Menurut Rony, Sejalan dengan Visi Organisasi IMO Indonesia yang telah mengokohkan prinsip untuk tidak menyebarkan informasi yang bersifat hoaks, ujaran kebencian dan SARA Provokatif, maka merupakan kerja bersama untuk mengedukasi warganet yang merupakan citizen journalism (jurnalis warga).

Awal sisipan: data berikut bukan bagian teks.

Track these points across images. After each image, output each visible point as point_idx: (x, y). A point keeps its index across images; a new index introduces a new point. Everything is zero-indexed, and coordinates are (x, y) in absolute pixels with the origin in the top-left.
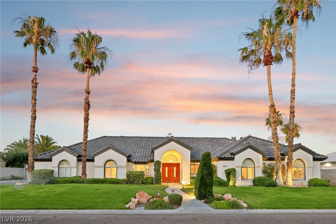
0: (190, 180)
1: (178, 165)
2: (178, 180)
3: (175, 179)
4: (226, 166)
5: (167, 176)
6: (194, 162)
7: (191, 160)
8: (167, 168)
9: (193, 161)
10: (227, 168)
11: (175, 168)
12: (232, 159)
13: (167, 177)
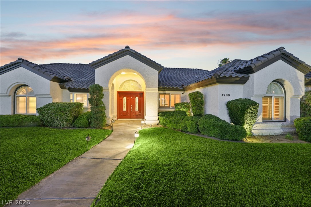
0: (157, 118)
1: (141, 95)
2: (141, 115)
3: (137, 113)
4: (229, 95)
5: (125, 109)
6: (165, 91)
7: (159, 88)
8: (125, 99)
9: (163, 90)
10: (230, 99)
11: (137, 99)
12: (243, 81)
13: (125, 111)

“Karena warganet membentuk basis komunitas di era digital seperti grup facebook, grup whatsapp, dalam bentuk media jurnalis warga lainya, kita dapat melakukan panetrasi dan memberikan atensi berupa pemahaman akan keberagaman dan penyadaran akan isu Intoleransi,” imbuh Rony Banase sembari menyampaikan bahwa IMO NTT konsisten dan kontinu menyuarakan prinsip dasar kerja organisasi IMO-Indonesia.

Senada, perwakilan Aliansi Jurnalis Independen Anna Djukana, mengatakan masih banyak media yang tidak mendukung isu keberagaman dan gender bahkan banyak yang mengeksplorasi perempuan “Media tidak mendukung keberagaman dan isu – isu gender, banyak mengeksploitasi perempuan.” ungkap Anna.

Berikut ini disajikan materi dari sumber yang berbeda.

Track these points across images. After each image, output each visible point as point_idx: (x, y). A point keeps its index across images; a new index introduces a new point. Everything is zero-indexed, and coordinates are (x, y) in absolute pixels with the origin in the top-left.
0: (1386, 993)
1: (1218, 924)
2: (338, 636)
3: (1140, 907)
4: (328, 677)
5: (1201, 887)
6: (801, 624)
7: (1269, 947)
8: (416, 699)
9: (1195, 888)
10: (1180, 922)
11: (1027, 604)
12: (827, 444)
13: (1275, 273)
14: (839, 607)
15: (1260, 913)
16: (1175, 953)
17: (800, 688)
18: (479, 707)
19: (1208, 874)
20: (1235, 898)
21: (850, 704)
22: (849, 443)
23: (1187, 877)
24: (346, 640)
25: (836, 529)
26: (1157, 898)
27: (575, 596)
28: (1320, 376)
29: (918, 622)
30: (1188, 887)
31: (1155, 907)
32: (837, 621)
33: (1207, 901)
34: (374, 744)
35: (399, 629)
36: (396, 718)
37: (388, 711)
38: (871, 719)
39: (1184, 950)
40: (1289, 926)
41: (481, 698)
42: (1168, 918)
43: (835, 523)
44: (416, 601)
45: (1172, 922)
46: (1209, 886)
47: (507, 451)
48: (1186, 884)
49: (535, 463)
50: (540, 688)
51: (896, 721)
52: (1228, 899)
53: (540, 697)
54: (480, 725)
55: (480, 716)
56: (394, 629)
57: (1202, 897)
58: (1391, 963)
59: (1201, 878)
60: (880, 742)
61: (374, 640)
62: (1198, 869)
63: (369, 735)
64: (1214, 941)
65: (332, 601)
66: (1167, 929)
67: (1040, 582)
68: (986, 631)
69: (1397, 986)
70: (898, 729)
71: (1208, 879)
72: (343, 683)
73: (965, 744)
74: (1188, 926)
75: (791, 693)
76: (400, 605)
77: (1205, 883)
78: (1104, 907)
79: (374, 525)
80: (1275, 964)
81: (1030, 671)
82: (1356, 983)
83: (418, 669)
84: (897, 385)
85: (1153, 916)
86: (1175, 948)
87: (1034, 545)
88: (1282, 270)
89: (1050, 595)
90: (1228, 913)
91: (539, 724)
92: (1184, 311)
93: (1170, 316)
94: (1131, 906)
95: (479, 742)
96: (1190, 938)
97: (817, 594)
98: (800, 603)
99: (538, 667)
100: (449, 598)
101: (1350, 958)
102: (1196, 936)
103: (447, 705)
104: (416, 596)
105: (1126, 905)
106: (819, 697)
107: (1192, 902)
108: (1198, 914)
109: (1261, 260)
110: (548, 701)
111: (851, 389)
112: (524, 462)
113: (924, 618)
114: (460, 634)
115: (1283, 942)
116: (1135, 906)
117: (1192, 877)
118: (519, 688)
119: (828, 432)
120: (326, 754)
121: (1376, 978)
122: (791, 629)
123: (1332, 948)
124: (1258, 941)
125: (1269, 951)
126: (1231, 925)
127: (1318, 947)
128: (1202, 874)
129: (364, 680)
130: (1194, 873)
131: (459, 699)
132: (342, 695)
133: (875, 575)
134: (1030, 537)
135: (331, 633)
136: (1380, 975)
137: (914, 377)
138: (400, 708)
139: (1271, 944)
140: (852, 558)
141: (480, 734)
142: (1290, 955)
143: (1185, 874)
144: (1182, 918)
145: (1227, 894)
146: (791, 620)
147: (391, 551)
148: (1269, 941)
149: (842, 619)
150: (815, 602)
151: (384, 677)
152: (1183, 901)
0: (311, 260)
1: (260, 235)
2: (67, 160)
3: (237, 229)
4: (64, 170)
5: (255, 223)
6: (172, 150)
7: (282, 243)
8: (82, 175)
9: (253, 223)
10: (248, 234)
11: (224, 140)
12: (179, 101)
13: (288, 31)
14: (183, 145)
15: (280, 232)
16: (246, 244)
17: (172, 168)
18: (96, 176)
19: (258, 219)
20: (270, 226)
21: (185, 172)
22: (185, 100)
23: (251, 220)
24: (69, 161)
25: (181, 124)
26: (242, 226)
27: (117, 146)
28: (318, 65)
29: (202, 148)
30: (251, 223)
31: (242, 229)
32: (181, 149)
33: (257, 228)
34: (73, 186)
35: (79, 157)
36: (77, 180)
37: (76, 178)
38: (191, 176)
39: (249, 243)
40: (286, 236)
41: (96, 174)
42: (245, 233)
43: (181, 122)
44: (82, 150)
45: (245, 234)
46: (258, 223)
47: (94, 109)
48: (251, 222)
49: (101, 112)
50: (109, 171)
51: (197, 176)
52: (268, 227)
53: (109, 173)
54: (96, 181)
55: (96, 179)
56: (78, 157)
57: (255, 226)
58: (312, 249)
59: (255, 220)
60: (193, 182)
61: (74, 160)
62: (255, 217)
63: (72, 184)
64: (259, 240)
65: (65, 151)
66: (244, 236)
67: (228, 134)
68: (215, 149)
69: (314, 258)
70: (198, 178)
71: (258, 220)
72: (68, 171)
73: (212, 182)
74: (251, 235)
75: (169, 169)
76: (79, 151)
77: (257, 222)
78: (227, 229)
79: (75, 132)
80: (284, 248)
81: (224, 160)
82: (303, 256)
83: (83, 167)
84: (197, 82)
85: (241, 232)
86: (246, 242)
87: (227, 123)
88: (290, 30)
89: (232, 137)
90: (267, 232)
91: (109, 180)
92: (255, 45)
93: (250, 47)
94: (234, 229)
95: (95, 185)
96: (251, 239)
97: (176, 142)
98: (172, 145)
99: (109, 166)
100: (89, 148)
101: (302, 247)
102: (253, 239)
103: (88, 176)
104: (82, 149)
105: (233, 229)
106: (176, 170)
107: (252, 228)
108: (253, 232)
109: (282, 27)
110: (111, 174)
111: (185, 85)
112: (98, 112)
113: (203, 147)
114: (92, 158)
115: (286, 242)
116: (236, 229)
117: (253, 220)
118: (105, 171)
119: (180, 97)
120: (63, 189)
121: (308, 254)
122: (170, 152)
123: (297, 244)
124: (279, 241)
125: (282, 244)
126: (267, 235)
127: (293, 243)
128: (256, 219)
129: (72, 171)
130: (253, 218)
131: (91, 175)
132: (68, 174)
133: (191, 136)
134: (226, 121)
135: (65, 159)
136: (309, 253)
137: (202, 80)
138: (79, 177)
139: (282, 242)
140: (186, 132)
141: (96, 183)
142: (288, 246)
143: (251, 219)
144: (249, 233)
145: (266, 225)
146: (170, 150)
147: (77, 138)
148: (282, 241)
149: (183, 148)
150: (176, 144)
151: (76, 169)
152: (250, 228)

Begitu pula dikatakan oleh perwakilan Pos Kupang, Novermy Leo menyatakan bahwa banyak media saat ini memilih pemberitaan dengan rating tinggi untuk kepentingan bisnis, dan mengesampingkan pesan pesan edukasi bagi masyarakat.
“Media hari ini memilih pemberitaan – pemberitaan dengan rating tinggi untuk tujuan bisnis. Sebenarnya kita bisa menyisipkan pesan – pesan dan edukasi bagi masyarakat melalui berita – berita dengan rating tinggi.” ujar Novermy Leo.

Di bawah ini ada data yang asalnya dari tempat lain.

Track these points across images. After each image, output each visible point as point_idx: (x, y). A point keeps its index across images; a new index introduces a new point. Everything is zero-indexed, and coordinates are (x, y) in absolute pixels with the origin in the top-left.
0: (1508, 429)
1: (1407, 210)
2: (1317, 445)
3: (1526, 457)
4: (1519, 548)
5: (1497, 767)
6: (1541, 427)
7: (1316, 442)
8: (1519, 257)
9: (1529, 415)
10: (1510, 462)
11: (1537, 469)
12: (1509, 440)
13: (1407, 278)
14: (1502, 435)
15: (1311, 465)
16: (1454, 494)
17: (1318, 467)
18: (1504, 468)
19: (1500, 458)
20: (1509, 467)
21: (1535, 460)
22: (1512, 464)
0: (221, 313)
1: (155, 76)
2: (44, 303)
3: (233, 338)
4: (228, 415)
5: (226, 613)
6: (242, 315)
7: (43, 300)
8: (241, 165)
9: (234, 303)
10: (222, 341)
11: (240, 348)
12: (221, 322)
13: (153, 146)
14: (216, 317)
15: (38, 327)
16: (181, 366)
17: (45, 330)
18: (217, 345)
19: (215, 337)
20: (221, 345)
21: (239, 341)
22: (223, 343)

Perwakilan Victory News Beverly Rambu, menegaskan bahwa masyarakat sebagai kekuatan media, harus memiliki kecerdasan yang bijak untuk mengikuti perkembangan zaman dan dapat memanfaatkan platform digital untuk menyuarakan pendapat, fakta, peristiwa dengan bijak, tanpa harus disebarkan dengan sistem hoaks dan memprovokasi.

“Dalam berpendapat perlu diperjuangkan nilai-nilai positif yang berguna dan penuh tanggung jawab. “Berpendapatlah dan perjuangkan nilai-nilai positif yang berguna melalui berbagai platform digital dan media sosial dengan penuh tanggung jawab moral serta beretika sehingga benar-benar menjadi kekuatan bangsa yang membanggakan dan membawa perubahan signifikan bagi Indonesia.” ungkapnya.

Ketua II Jurnalis Muda NTT, Yoseph Mbete Wangge menyampaikan perlu ada kecerdasan dalam menyiapkan strategi berkampanye di media sosial, sehingga hasil ke depan dapat dihitung dengan baik serta memiliki nilai yang positif. “Cerdas menyiapkan strategi kampanye medsos misalnya, konsolidasi wacana merupakan salah satu solusi karena untuk menjadikan sebuah isu terakumulasi algoritma dan menjadi tranding, ”pungkasnya.